You will now have a result of how much leakage is within the cylinder.

 

Now, you go to the chart that comes with the tester to determine what your problem area is. When the cylinder is pressurized with shop air, you can also LISTEN to where the air is escaping. Such as :

 

rings: remove oil fill cap and listen

exhaust valve/guide: hear at tailpipe

intake valve/guide: hear thru throttle body

Posted
Snoman...

 

You are reading this ALL WRONG...

 

A compression test is NOT a cylinder leakge test.  Here's how a cyl leakage test works...

 

Get the affected cylinder to top dead center with both valves closed.  Install threaded adapter into spark plug hole.  Install pressurized air(shop supply) into cyl leak tester.  Adjust incoming pressure to certain spec(chart comes with tester)

 

You will now have a result of how much leakage is within the cylinder.

 

Now, you go to the chart that comes with the tester to determine what your problem area is.  When the cylinder is pressurized with shop air, you can also LISTEN to where the air is escaping.  Such as :

 

rings: remove oil fill cap and listen

exhaust valve/guide:  hear at tailpipe

intake valve/guide:  hear thru throttle body

It is oil fouling plug and is a REOCCURING PROBLEM which you seem to miss here. It could check fair to could and still have bad valve guides duh.... IT has never been fixed correctly from day one because it was never properly insepted and you never will either without a proper visual inspection of that bank.

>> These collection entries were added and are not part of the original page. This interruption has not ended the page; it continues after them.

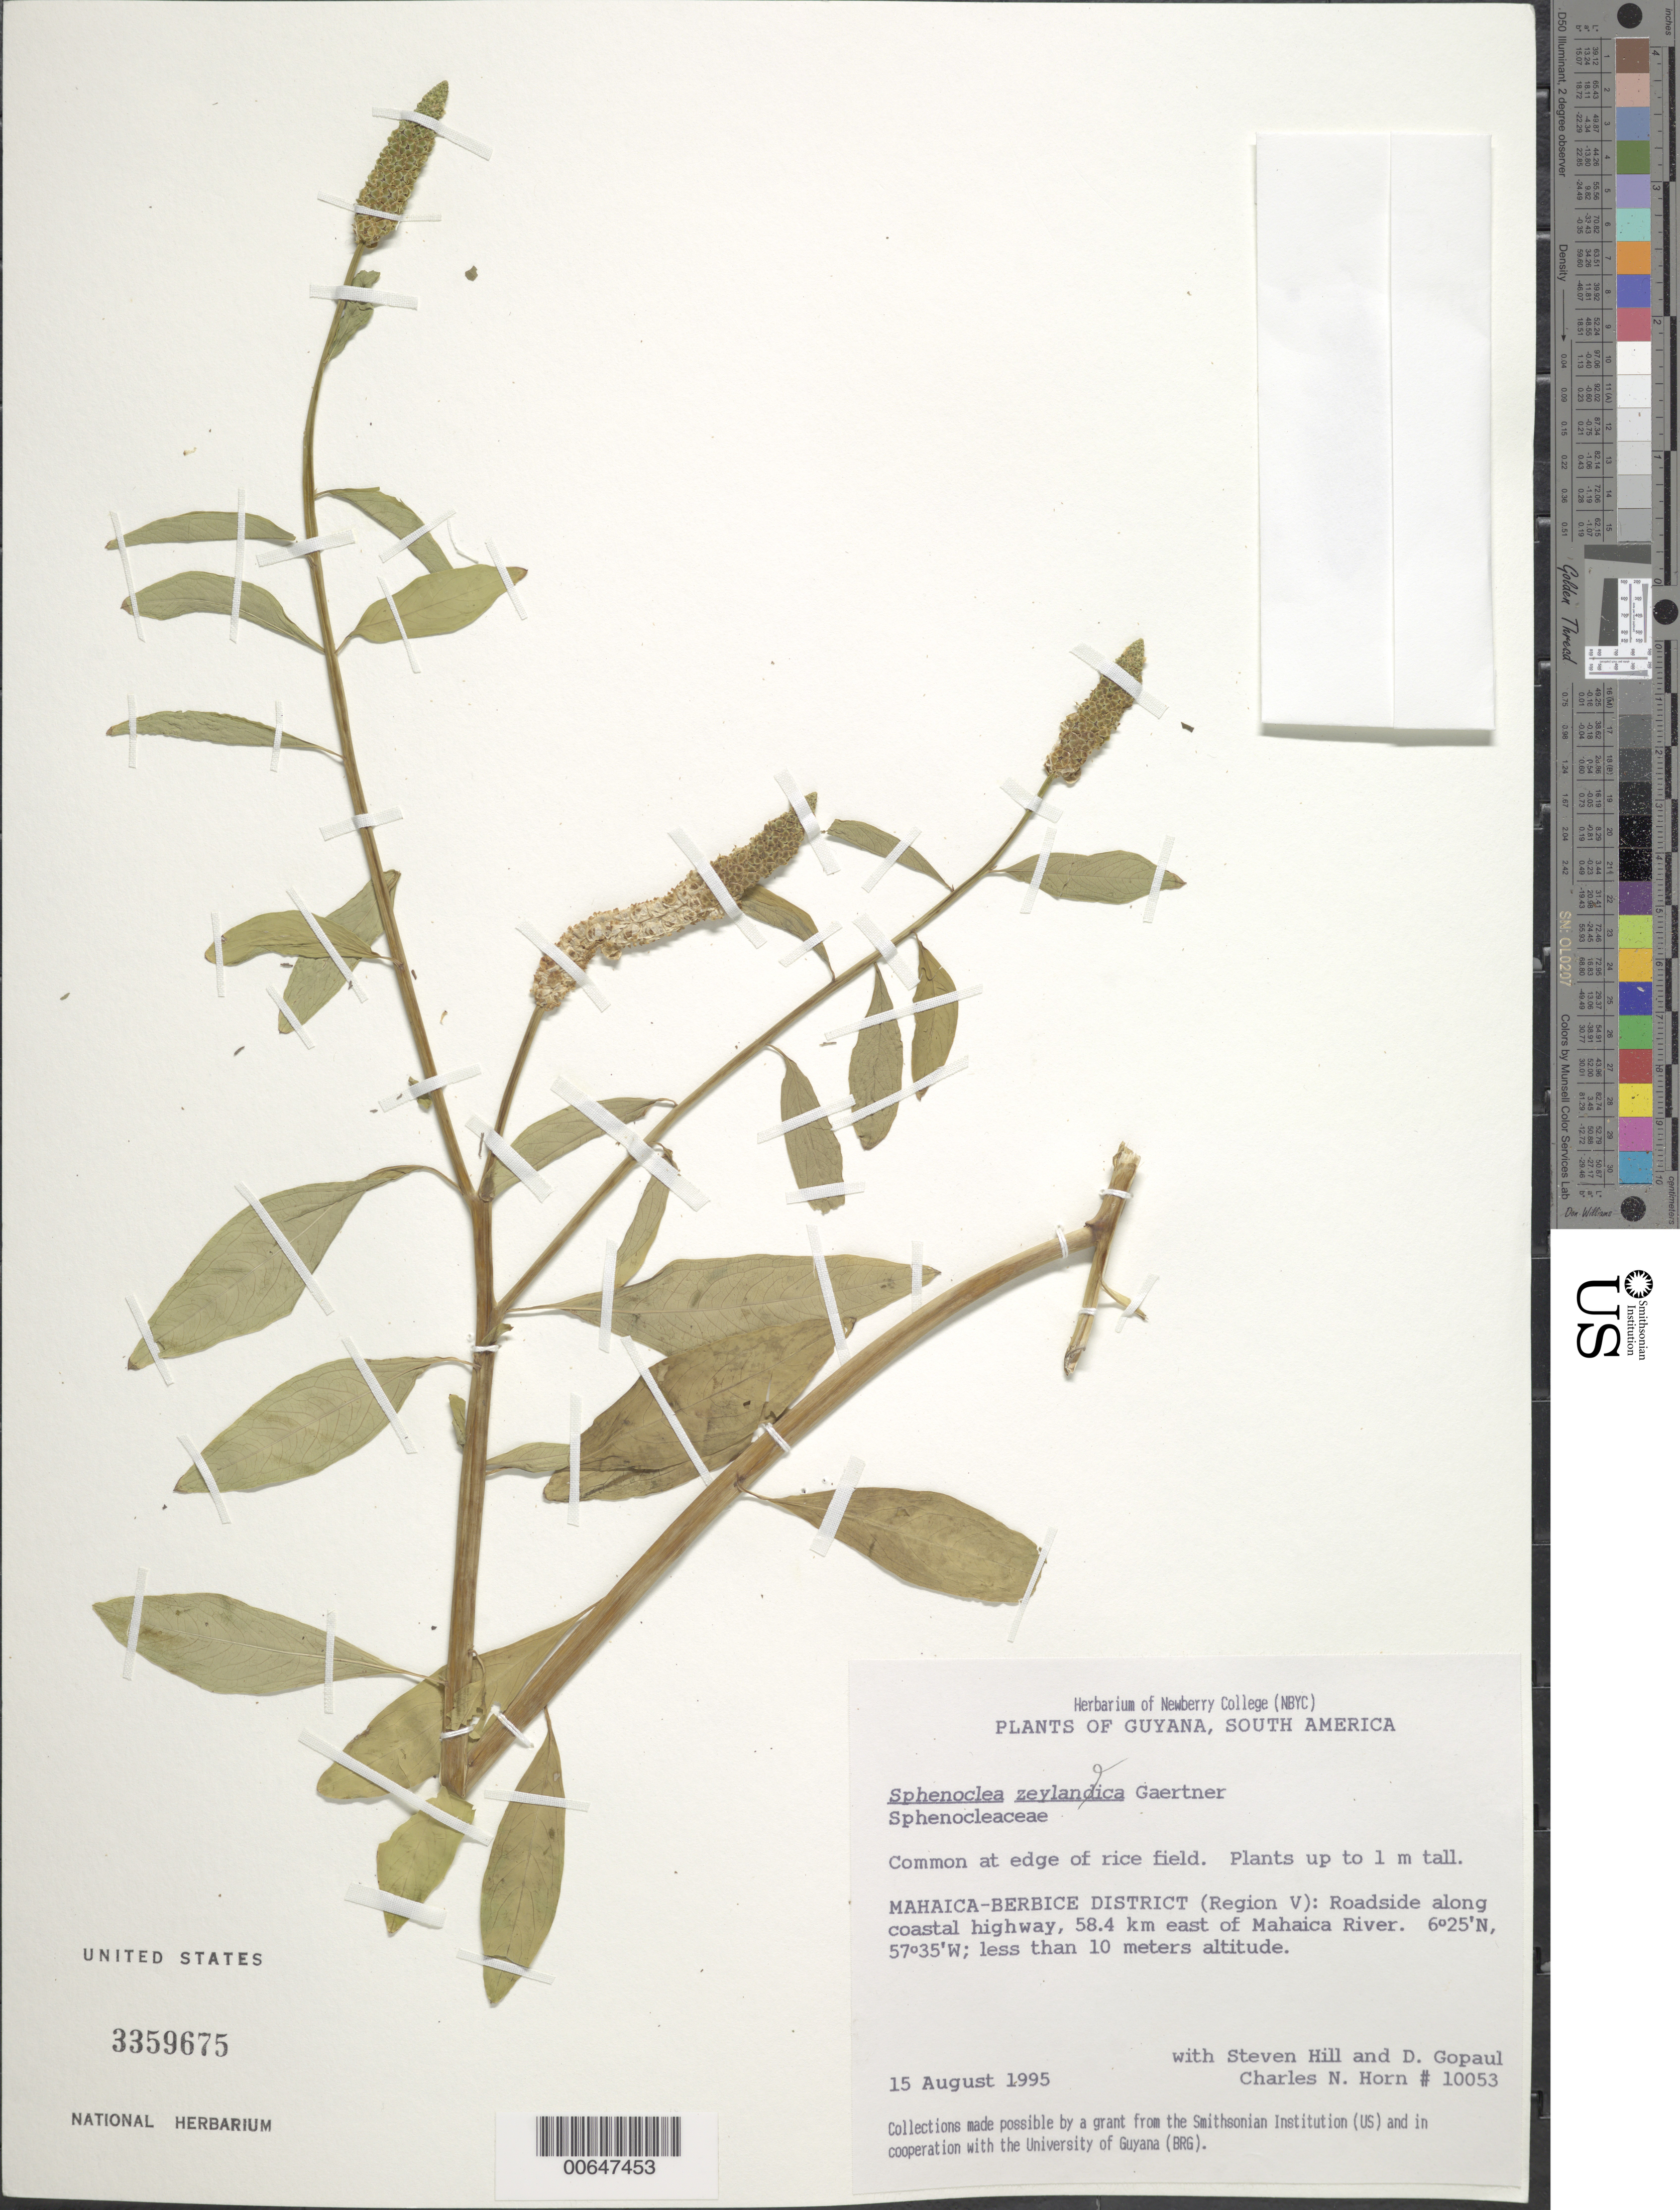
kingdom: Plantae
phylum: Tracheophyta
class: Magnoliopsida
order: Solanales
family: Sphenocleaceae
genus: Sphenoclea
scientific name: Sphenoclea zeylanica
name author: Gaertn.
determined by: Horn, Charles N.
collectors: C. N. Horn, S. Hill & D. Gopaul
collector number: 10053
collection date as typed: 15-Aug-95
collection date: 1995-08-15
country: Guyana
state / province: Mahaica-Berbice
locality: Coastal Hwy., 58.4 km E of Mahaica R.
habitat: Edge of rice field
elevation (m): -2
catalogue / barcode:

It is just plan dreaming and I can tell that you have not dealt first hand with problems like this. Experiance tells you when to tear down and when to look elsewhere and this is not the time to look elsewhere or for other causes. Once again, if this was not a reoccuring problem, I would go for test but it is not the case here. There is a track record here. Give me about 5 minutes with head of and I will tell you EXACTLY what needs to be fixed!

Posted
...or he can just bring it back to the dealer and THEY can fix it; maybe for free. They did have this engine torn down twice: should be a no-charge fix. :chevy:

On a 90' model they'd probably look at him like he was :eek:

Posted

On a 90' model they'd probably look at him like he was  :chevy:

I'm with you..... when did the dealer do the work???? 200,000 miles ago? :eek:

The owner will foot bill on this job for sure and I would not take it to the place that they never fixed it right at to begin with either.